_Problem to solve:_ Among the lines below, take the one holding "root of tail: (169, 427)", the one holding "right knee: (256, 465)", and all lines between them. Set them down exactly.

_Source data:_
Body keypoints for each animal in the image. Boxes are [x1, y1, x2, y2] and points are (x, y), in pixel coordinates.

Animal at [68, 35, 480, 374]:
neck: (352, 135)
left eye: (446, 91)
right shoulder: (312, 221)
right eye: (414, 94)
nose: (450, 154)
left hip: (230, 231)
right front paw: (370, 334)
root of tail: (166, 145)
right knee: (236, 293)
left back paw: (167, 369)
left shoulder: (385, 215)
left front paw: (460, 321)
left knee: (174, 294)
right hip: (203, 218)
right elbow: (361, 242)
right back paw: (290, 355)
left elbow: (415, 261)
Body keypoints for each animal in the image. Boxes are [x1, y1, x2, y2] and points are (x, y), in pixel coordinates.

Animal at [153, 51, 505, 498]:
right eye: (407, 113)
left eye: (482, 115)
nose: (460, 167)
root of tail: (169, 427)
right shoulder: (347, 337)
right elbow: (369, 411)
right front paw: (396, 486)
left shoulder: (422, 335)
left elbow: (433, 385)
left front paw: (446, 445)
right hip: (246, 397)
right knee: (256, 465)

==

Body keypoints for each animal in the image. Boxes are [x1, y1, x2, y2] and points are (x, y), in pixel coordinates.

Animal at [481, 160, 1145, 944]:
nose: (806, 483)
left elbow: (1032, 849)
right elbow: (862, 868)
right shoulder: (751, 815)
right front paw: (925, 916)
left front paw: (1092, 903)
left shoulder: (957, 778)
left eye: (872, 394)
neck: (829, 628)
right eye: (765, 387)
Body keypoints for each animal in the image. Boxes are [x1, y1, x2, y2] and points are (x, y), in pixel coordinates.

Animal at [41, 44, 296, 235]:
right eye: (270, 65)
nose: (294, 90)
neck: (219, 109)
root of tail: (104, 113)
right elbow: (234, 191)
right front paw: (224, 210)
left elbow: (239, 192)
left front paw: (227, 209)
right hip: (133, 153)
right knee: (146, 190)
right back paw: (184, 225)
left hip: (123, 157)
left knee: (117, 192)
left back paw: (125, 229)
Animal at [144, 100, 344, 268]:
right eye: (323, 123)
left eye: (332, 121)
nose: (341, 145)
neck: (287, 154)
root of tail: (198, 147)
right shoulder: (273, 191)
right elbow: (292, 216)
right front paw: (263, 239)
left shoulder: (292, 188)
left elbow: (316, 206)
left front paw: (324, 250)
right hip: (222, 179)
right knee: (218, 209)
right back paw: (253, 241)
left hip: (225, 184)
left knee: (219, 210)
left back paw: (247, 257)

_Result of this task:_
root of tail: (169, 427)
right shoulder: (347, 337)
right elbow: (369, 411)
right front paw: (396, 486)
left shoulder: (422, 335)
left elbow: (433, 385)
left front paw: (446, 445)
right hip: (246, 397)
right knee: (256, 465)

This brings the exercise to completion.